In the public imagination, Zheltoqsan is firmly associated with Almaty and its people. Yet documents and interviews demonstrate that while the protests originated in Almaty, they spread to many cities. In fact, since the first hours of the protests, communication with Almaty was interrupted. No official statement on the protests was made until 18 December. Rumours, however, spread quickly: when people, especially students, in other Kazakh cities learned about events in Almaty, they began to get to the streets in solidarity. Crowds gathered in Karaganda, Kokshetau, Shymkent, Zheskazgan, Taldy-Kurgan, Arkalyk, Pavlodar and Ust-Kamenogorsk. In total, in the period 19–25 December, about 2,000 people protested in various parts of Kazakhstan, 281 of whom were detained. Zheltoqsan was a tragedy for many. Officially, five people died. Sergei Savitskii and Erbol Sypataev were killed in Almaty. Sabira Mukhametzhanova died in March 1987 because of wounds received during the events. Sixteen-year-old Lyazzat Asanova was harassed by the KGB and committed suicide while being investigated. Finally, Kairat Ryskulbekov, who had been sentenced to death (commuted to 20 years in prison) was found hanging in the Semipalatinsk prison in March 1987. To date, the representation and official commemoration of the victims of Zheltoqsan is gendered as exclusively male and focused on Ryskulbekov, whereas the stories of its other victims are relatively unknown and rarely discussed.

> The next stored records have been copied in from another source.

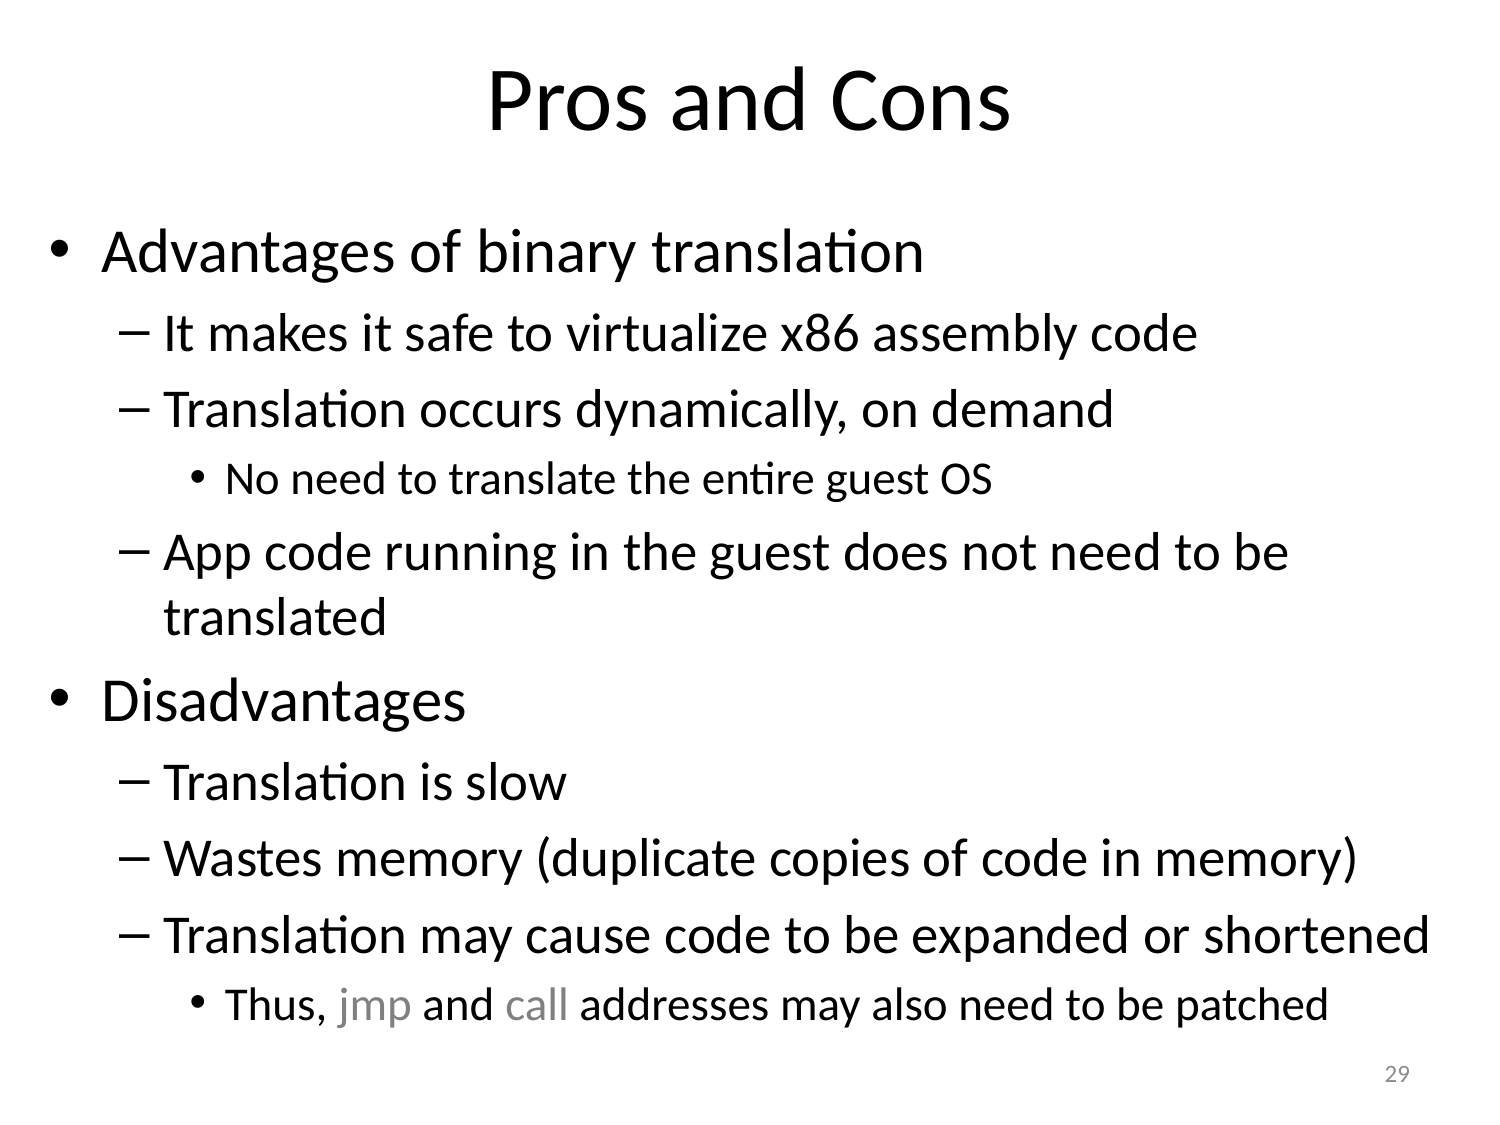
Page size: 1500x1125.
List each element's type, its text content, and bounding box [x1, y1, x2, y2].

list Advantages of binary translation It makes it safe to virtualize x86 assembly code Translation occurs dynamically, on demand No need to translate the entire guest OS App code running in the guest does not need to be translated Disadvantages Translation is slow Wastes memory (duplicate copies of code in memory) Translation may cause code to be expanded or shortened Thus, jmp and call addresses may also need to be patched [33, 202, 1467, 1091]
title Pros and Cons [75, 0, 1425, 188]
slide_number <number> [1074, 1042, 1425, 1103]
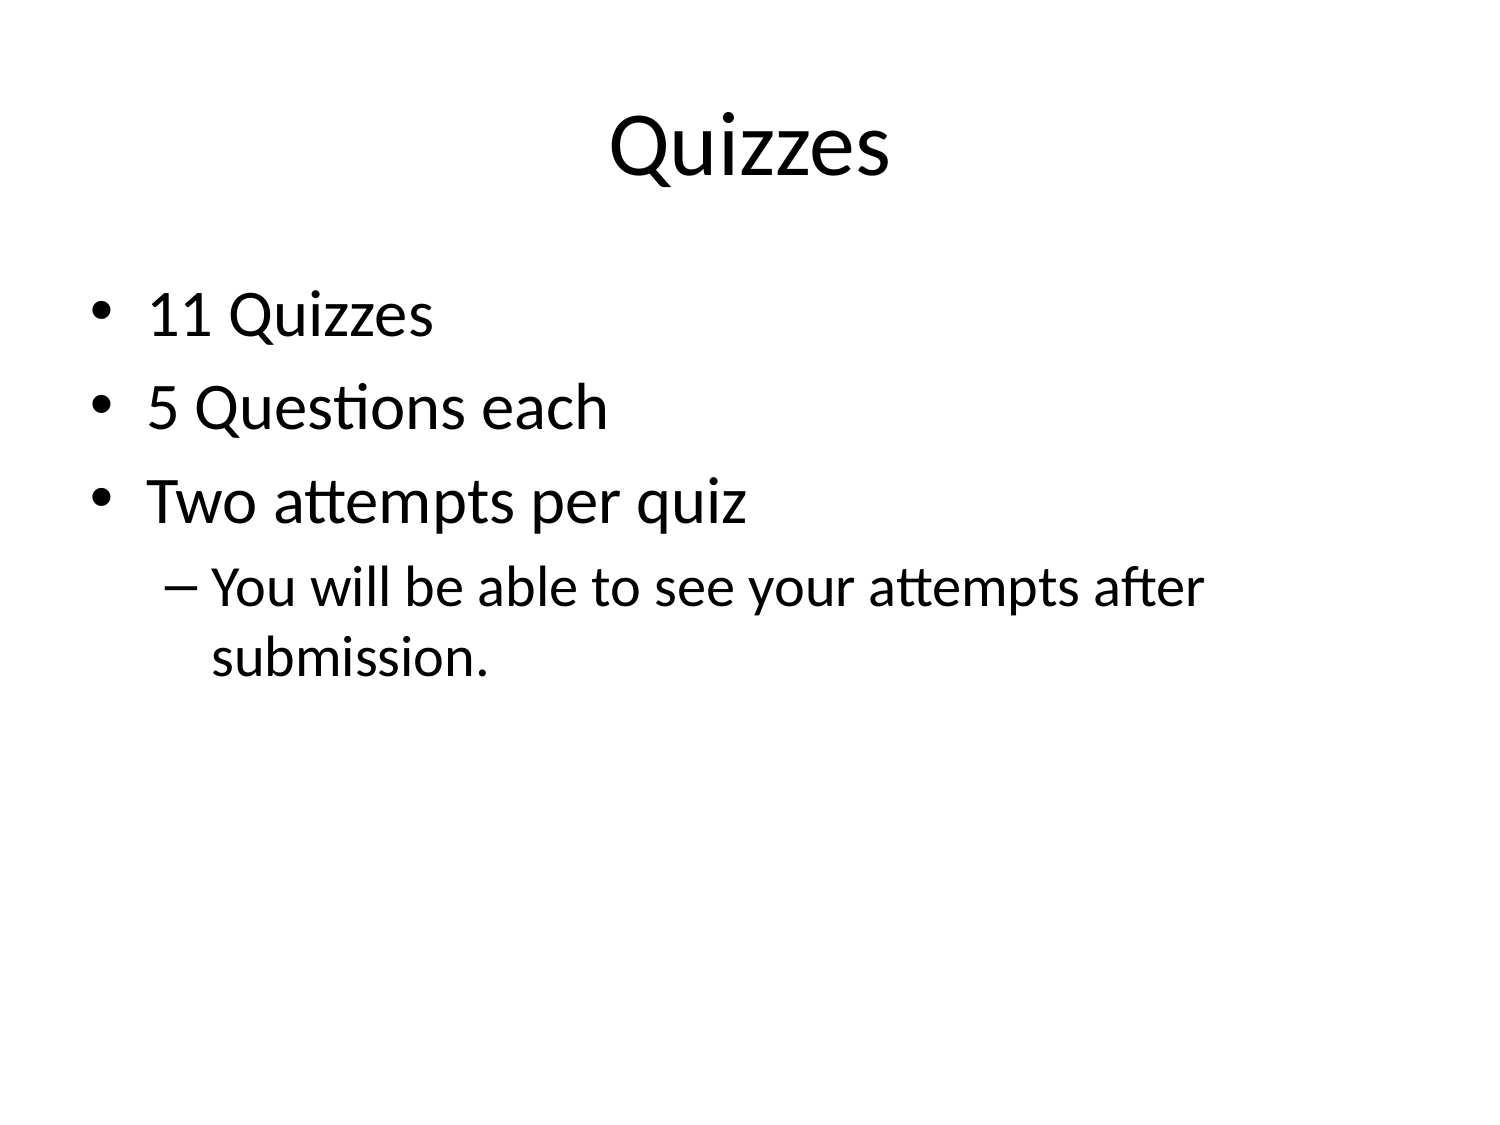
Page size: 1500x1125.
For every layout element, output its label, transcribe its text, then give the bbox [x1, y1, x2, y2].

text_box Quizzes [74, 45, 1425, 233]
text_box 11 Quizzes 5 Questions each Two attempts per quiz You will be able to see your attempts after submission. [74, 262, 1425, 1005]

Repression against participants was severe. Hundreds of university staff were fired and students expelled; it took them years to recover morally and physically, to return to study, if at all, or to find jobs. Many students were forced to abandon their studies. Ninety-nine people were sentenced to prison terms, and only half of them had been rehabilitated by 1990. Among those who had been abused by police and security forces in December 1986, only a handful sought justice: most victims were too scared to even seek treatment in hospital. The most common accusation was ‘nationalism’ and ‘chauvinism’: in the USSR of the late 1980s ‘nationalism’ was still perceived as a deviation from the official Soviet ‘internationalism’. The following justification by one protestor at the time was typical: ‘We are wrongly stigmatised as ‘nationalists’, which we are not. We do not necessarily require a Kazakh as head of Kazakhstan. This could be a Russian, as well. But we want someone who knows our country. Not someone who spent zero days in our land and was appointed to govern over the country without our minimal consent’.